After the success of your role as Emcee in Cabaret, do you have any plans to return to acting in the near future?
“I’m very excited as I’ve just signed up with a new brilliant acting agent and I already have some plans in place for next year – more news coming soon.”
Will Young Facts
* Evergreen/Anything Is Possible is officially UK’s fastest-selling debut single of all time.
* Two BRIT Award wins: British Breakthrough Act in 2003 and British Single of the Year for Your Game in 2005.
* Young’s Leave Right Now won 2004 Ivor Novello Award for Best Song Musically and Lyrically.

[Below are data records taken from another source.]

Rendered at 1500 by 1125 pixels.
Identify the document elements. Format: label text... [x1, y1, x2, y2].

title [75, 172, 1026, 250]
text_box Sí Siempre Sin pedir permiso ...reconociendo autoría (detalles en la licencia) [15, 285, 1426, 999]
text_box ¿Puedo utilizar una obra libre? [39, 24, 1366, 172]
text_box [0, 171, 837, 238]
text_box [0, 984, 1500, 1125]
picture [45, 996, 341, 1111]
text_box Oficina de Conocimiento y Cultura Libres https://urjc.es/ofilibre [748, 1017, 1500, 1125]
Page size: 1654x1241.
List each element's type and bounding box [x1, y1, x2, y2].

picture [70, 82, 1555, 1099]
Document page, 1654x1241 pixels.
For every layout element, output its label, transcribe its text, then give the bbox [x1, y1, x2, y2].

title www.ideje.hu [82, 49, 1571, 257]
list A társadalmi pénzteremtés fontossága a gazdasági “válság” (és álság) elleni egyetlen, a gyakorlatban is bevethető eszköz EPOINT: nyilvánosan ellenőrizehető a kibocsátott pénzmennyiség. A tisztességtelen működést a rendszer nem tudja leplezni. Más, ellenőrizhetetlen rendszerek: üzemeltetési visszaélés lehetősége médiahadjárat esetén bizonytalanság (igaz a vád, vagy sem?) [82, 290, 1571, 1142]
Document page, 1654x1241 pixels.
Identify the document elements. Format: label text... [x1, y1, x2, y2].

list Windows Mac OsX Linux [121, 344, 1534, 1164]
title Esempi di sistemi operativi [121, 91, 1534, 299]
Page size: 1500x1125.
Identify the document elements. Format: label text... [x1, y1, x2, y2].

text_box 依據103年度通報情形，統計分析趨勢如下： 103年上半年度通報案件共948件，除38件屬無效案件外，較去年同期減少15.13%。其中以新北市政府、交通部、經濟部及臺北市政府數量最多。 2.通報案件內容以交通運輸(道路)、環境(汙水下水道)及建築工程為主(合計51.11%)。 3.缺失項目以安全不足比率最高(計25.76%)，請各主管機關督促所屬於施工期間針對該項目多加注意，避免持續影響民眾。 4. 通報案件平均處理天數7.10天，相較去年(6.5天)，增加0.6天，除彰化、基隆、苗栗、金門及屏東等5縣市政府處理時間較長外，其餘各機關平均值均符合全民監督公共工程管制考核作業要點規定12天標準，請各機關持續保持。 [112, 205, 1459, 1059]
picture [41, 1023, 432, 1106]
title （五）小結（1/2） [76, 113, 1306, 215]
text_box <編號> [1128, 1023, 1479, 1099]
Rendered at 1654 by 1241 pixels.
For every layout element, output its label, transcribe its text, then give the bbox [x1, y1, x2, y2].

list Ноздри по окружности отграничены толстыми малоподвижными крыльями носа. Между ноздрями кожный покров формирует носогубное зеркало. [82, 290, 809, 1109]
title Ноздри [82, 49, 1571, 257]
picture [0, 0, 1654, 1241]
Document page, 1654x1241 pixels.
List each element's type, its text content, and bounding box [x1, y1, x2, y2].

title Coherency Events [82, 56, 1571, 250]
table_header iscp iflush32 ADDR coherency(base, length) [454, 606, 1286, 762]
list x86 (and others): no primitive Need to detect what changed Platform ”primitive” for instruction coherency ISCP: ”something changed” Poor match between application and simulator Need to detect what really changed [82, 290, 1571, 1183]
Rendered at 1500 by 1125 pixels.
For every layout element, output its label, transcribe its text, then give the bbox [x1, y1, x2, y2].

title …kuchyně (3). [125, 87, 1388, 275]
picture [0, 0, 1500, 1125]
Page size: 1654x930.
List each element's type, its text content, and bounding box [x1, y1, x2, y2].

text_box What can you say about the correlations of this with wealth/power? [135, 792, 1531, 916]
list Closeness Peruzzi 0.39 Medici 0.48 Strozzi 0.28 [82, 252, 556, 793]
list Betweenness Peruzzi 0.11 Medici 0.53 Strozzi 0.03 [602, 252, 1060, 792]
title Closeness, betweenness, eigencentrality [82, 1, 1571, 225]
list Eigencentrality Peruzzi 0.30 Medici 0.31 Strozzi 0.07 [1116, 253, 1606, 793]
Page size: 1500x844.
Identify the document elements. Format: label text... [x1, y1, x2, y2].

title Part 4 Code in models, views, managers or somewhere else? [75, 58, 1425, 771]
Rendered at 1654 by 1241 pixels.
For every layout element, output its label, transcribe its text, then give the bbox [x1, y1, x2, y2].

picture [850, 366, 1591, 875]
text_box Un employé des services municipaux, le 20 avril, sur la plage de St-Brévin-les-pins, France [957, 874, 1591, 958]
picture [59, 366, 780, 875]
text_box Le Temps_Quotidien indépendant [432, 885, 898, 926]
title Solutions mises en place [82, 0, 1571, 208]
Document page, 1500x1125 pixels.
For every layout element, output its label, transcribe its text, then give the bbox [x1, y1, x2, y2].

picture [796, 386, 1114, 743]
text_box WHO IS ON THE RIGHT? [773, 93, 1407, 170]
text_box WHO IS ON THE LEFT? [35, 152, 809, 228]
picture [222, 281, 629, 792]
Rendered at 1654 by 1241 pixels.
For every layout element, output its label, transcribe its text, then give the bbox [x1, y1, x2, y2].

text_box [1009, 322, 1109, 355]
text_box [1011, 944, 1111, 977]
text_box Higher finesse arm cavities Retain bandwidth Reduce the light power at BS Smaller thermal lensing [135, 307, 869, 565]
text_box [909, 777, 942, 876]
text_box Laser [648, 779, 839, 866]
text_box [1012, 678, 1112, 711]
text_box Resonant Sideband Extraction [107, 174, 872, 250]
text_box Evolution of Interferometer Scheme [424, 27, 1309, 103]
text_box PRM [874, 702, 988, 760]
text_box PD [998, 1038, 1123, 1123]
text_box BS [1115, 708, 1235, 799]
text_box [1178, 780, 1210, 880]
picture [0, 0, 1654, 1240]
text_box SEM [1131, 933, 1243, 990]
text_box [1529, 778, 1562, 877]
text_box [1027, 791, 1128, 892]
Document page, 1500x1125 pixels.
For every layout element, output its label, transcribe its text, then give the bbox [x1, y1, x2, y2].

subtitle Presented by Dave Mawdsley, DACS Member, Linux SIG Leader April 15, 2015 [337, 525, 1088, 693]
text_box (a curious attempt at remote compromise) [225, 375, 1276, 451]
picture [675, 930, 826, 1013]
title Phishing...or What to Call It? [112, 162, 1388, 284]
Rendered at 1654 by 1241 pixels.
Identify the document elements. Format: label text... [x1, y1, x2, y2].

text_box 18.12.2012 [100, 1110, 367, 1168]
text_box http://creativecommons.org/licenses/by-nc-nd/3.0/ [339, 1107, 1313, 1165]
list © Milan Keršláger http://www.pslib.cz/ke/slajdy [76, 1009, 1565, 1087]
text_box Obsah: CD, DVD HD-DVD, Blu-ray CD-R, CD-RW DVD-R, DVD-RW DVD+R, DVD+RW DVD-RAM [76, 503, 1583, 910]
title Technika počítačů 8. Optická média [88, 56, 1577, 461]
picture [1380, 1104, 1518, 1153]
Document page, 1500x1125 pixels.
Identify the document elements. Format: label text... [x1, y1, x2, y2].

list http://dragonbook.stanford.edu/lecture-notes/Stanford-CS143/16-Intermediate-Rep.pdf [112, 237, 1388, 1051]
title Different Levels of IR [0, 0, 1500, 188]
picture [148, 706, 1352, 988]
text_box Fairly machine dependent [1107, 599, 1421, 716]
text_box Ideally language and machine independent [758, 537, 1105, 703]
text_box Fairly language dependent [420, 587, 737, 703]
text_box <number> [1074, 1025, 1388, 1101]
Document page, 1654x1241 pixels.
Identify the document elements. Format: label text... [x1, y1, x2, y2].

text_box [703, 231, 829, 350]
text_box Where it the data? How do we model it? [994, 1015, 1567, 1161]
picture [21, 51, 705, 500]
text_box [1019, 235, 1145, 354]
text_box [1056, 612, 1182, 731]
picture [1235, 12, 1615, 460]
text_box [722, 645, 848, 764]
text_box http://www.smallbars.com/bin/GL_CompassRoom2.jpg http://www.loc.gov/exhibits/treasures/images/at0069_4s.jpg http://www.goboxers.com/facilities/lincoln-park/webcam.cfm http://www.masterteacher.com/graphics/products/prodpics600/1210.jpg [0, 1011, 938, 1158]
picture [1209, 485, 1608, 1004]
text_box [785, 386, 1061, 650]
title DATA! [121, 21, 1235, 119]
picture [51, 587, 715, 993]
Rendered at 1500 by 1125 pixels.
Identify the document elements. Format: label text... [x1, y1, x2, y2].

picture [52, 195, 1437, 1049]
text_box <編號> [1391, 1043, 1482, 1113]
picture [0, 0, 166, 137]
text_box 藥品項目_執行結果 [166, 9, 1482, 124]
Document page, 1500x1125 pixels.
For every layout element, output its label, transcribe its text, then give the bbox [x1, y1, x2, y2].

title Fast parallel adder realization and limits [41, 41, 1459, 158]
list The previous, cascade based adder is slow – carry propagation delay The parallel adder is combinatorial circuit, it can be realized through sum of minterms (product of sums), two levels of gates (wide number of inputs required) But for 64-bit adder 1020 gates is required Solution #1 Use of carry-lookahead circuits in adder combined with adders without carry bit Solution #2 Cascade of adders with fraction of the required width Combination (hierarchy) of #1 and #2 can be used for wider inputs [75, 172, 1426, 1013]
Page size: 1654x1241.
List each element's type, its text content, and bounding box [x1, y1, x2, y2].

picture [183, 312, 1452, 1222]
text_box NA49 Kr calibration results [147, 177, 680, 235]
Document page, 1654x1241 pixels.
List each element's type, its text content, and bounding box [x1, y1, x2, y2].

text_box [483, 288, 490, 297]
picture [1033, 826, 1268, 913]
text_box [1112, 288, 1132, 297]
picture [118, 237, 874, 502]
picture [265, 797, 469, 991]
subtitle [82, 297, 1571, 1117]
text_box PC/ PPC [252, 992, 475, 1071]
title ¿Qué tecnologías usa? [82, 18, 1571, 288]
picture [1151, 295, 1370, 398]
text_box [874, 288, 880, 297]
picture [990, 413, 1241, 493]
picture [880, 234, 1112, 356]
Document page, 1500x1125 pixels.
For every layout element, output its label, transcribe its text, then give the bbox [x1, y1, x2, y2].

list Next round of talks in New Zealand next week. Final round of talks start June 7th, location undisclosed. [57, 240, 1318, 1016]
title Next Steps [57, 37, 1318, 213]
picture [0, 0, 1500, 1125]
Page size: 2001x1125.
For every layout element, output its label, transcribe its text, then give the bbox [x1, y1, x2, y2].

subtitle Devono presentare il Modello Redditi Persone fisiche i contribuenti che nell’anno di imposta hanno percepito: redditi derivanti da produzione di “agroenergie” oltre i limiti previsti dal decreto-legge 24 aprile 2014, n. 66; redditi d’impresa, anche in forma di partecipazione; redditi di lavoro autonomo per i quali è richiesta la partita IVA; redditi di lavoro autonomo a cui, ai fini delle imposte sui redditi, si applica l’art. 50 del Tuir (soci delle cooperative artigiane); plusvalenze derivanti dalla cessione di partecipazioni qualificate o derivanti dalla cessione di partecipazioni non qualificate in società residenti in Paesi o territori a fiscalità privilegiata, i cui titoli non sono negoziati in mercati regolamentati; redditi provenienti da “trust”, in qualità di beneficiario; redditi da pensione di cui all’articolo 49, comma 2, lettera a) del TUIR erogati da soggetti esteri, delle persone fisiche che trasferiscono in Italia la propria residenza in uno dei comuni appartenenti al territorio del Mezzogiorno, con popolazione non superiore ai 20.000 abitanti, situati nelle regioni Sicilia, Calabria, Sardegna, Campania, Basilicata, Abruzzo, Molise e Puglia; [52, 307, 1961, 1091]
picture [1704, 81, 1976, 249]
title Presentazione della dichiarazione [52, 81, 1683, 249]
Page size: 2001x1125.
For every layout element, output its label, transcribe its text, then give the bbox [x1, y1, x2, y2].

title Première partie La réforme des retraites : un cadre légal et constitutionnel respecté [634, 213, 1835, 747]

* Performed at opening ceremony of 2002 Commonwealth Games in Manchester, Nelson Mandela’s Unite The Stars charity concert in South Africa in 2006 and Concert for Diana at Wembley Stadium in 2007.
* Has performed live duets with Elton John, James Brown, Queen and Burt Bacharach.
* Starred in 2005 film Mrs. Henderson Presents alongside Judi Dench and Bob Hoskins.
* Mental health advocate, official ambassador for Women’s Aid and animal rights’ activist.
* Author of 2020 book on gay shame, To Be A Gay Man. Several follow-up books are in the works.
* Regularly guest-presents Jo Whiley Show on BBC Radio 2.
* Performed at Glastonbury Festival three times.
* Co-hosted first two seasons of Homo Sapiens LGBTQI podcast with Christopher Sweeney; new mental health podcast will launch in 2022.
* In his music-making, Young has collaborated with Burt Bacharach, Eg White, Sia, Steve Lipson, Cathy Dennis and Richard X.
* Played Emcee in Cabaret at Leeds Grand Theatre in October 2017.
* Played Dalby Forest, near Pickering, in June 2012 and Scarborough Open Air Theatre in June 2016. Last played York Barbican on Lexicon tour on October 20 2019.